◆ Task brief: Text in the records must be reproduced exactly, and pictures must be skipped.

◆ Material shown:
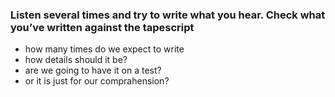### Listen several times and try to write what you hear. Check what you’ve written against the tapescript

- how many times do we expect to write
- how details should it be?
- are we going to have it on a test?
- or it is just for our comprahension?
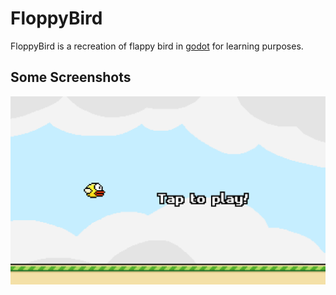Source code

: # FloppyBird

FloppyBird is a recreation of flappy bird in [godot](https://godotengine.org/) for learning purposes.

## Some Screenshots

![screenshot of the game](./screenshots/screenshot_2024-04-05-175355.png)
<!-- FIXME: add more screenshots -->
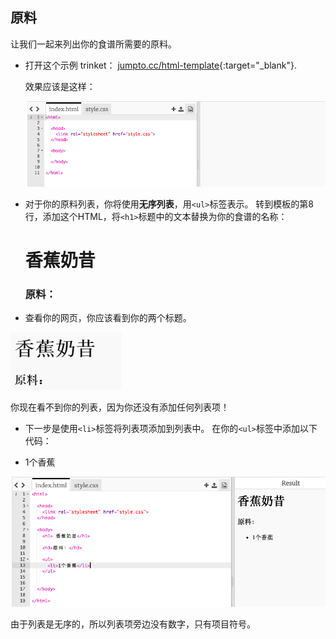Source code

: ## 原料

让我们一起来列出你的食谱所需要的原料。

+ 打开这个示例 trinket： [jumpto.cc/html-template](http://jumpto.cc/html-template){:target="_blank"}.
    
    效果应该是这样：
    
    ![screenshot](images/recipe-starter.png)

+ 对于你的原料列表，你将使用**无序列表**，用`<ul>`标签表示。 转到模板的第8行，添加这个HTML，将`<h1>`标题中的文本替换为你的食谱的名称：

    <h1>香蕉奶昔</h1>
    
    <h3>原料：</h3>
    
    <ul>
    
    </ul>
    

+ 查看你的网页，你应该看到你的两个标题。

![screenshot](images/recipe-headings.png)

你现在看不到你的列表，因为你还没有添加任何列表项！

+ 下一步是使用`<li>`标签将列表项添加到列表中。 在你的`<ul>`标签中添加以下代码：

    <li>1个香蕉</li>
    

![screenshot](images/recipe-ul.png)

由于列表是无序的，所以列表项旁边没有数字，只有项目符号。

◆ Response to the exercise:
### Listen several times and try to write what you hear. Check what you’ve written against the tapescript

- how many times do we expect to write
- how details should it be?
- are we going to have it on a test?
- or it is just for our comprahension?
Source code

: # FloppyBird

FloppyBird is a recreation of flappy bird in [godot](https://godotengine.org/) for learning purposes.

## Some Screenshots

![screenshot of the game](./screenshots/screenshot_2024-04-05-175355.png)
<!-- FIXME: add more screenshots -->
Source code

: ## 原料

让我们一起来列出你的食谱所需要的原料。

+ 打开这个示例 trinket： [jumpto.cc/html-template](http://jumpto.cc/html-template){:target="_blank"}.
    
    效果应该是这样：
    
    ![screenshot](images/recipe-starter.png)

+ 对于你的原料列表，你将使用**无序列表**，用`<ul>`标签表示。 转到模板的第8行，添加这个HTML，将`<h1>`标题中的文本替换为你的食谱的名称：

    <h1>香蕉奶昔</h1>
    
    <h3>原料：</h3>
    
    <ul>
    
    </ul>
    

+ 查看你的网页，你应该看到你的两个标题。

![screenshot](images/recipe-headings.png)

你现在看不到你的列表，因为你还没有添加任何列表项！

+ 下一步是使用`<li>`标签将列表项添加到列表中。 在你的`<ul>`标签中添加以下代码：

    <li>1个香蕉</li>
    

![screenshot](images/recipe-ul.png)

由于列表是无序的，所以列表项旁边没有数字，只有项目符号。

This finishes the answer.